Hundreds of protesters in the Jordanian capital of Amman demonstrated, waving Hamas banners and condemning Israel's strikes. There were similar demonstrations in other Jordanian towns and Palestinian refugee camps.

The Jordanian ruler, King Abdullah II, called for an immediate halt to "all military actions" in a statement, saying the attacks "targeted innocents among the civilians including women and children." The Jordanian leader also met Saturday with Abbas.

In Syria's al-Yarmouk camp, outside Damascus, hundreds of Palestinians also protested the attack, vowing to continue fighting Israel.

"It's a Zionist holocaust, but it won't dissuade us from going on with our struggle to achieve our goals," said Ali Barakah, 42, one of the protesters.

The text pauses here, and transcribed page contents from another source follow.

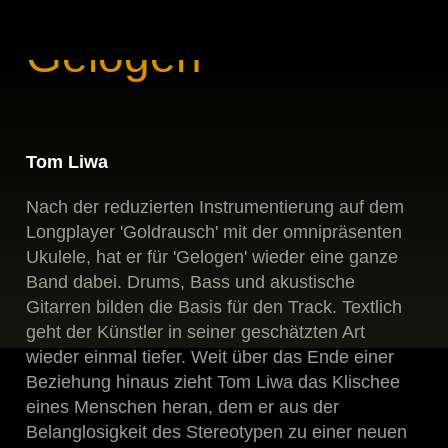
Gelogen
Tom Liwa
Nach der reduzierten Instrumentierung auf dem
Longplayer 'Goldrausch' mit der omnipräsenten
Ukulele, hat er für 'Gelogen' wieder eine ganze
Band dabei. Drums, Bass und akustische
Gitarren bilden die Basis für den Track. Textlich
geht der Künstler in seiner geschätzten Art
wieder einmal tiefer. Weit über das Ende einer
Beziehung hinaus zieht Tom Liwa das Klischee
eines Menschen heran, dem er aus der
Belanglosigkeit des Stereotypen zu einer neuen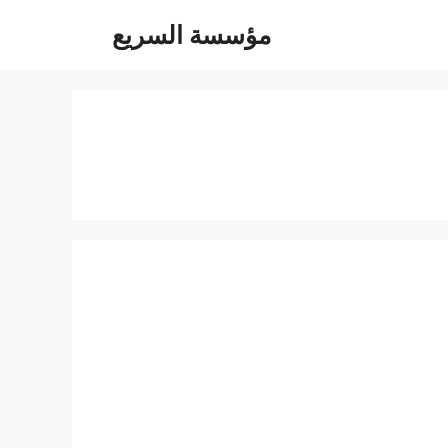
مؤسسة السريع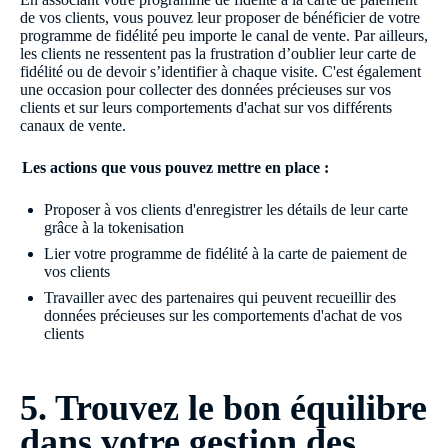
de vos clients, vous pouvez leur proposer de bénéficier de votre
programme de fidélité peu importe le canal de vente. Par ailleurs,
les clients ne ressentent pas la frustration d’oublier leur carte de
fidélité ou de devoir s’identifier à chaque visite. C'est également
une occasion pour collecter des données précieuses sur vos
clients et sur leurs comportements d'achat sur vos différents
canaux de vente.
Les actions que vous pouvez mettre en place :
Proposer à vos clients d'enregistrer les détails de leur carte
grâce à la tokenisation
Lier votre programme de fidélité à la carte de paiement de
vos clients
Travailler avec des partenaires qui peuvent recueillir des
données précieuses sur les comportements d'achat de vos
clients
5. Trouvez le bon équilibre
dans votre gestion des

Representatives of the Palestinian factions based in Damascus vowed renewed attacks against Israeli towns in a news conference.

In an interview broadcast on Al-Jazeera television, Sheikh Hamad bin Jassim bin Jabor Al-Thani, prime minister and minister of foreign affairs for Qatar, said his country is "seeking a unified Arab stance" to help the Palestinians.

The Sudanese foreign ministry issued a statement calling for an end to the Israeli attacks that it described as "brutal raids" and saying Arab states should take a unified stand to protect the Palestinians.

Even one of Israel's allies in the region expressed dismay over the attacks. About 2,000 people protested in Istanbul Saturday, burning an Israeli flag.

Turkish Premier Recep Tayyip Erdogan, whose government has helped mediate talks between Israel and Syria, called U.N. Secretary-General Ban Ki-moon to ask him to urge Israel to stop its attacks and allow humanitarian aid into Gaza.

"Today, I was planning to call Israeli Prime Minister Olmert regarding Israel-Syria talks but I canceled it. I am not calling because it is also a disrespectful to us. We are a country which has been working for peace."